China’s RMB push goes global – where crypto fits in

Photo - China’s RMB push goes global – where crypto fits in
China is rapidly expanding the renminbi’s footprint in cross‑border finance. External RMB loans, deposits and bond investments by Chinese banks have climbed to roughly RMB 3.4 trillion (≈$480bn) – about four times the level five years ago.
With US and EU sanctions risk rising and domestic interest rates lower, Beijing is nudging trade and sovereign borrowers toward RMB credit and away from dollar‑ and euro‑linked debt. BIS data point to a turning point since 2022: developing‑country borrowers have shifted meaningfully into RMB‑denominated lending. 

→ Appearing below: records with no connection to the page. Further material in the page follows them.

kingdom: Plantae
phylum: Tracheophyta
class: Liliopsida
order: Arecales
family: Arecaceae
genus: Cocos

Trade-finance tells the same story: the RMB’s global share has quadrupled in three years to ~7.6%, second only to the U.S. dollar.
Plumbing is catching up to policy. Beijing has broadened swap lines and offshore clearing banks and pushed transactions through CIPS, China’s cross‑border payments system, even as RMB’s share of SWIFT messages wobbles. Hong Kong is being retooled as the fixed‑income hub for offshore RMB: a bond‑market “road map” aims to deepen issuance and liquidity. 

Mainland rules now let foreign investors repo RMB assets for RMB cash – a key step if you want global holders to treat RMB bonds as working collateral rather than buy‑and‑hold ornaments. Recent deals from Kazakhstan and planned issues by Indonesia and Slovenia underscore the rate advantage: lower onshore yields make RMB funding attractive versus dollars.
For markets, this is less about replacing the dollar outright and more about building a multi‑polar funding stack. More trade invoicing in RMB and more offshore collateral means more price discovery, more hedging, and more reasons for regional treasurers to keep RMB cash balances. As these rails deepen, expect migration of some flows off SWIFT into CIPS where counterparties allow it.

RMB’s digital perimeter is growing, but on Beijing’s terms. The first regulated offshore CNH stablecoin, AxCNH, launched in Kazakhstan to facilitate cross‑border settlement on public chains. By the way, we recently discussed this topic with representatives of WhiteBIT Kazakhstan in an exclusive interview for GNcrypto.

At the same time, Hong Kong built a legal regime for fiat‑backed stablecoins, yet major Mainland techs reportedly paused HK stablecoin plans at the center’s request–signaling that RMB internationalisation in digital form will likely flow through official channels (e‑CNY pilots, mBridge, tokenized funds and bonds), not private consumer coins.

Tokenized RMB products are emerging. This summer saw the debut of a RMB‑denominated tokenized money‑market‑style fund in Hong Kong – small in size but important as collateral that can live on programmable rails. As bond‑market transparency and repo access improve, expect more RMB‑on‑chain wrappers used for treasury, trade collateral and settlement in Asia corridors.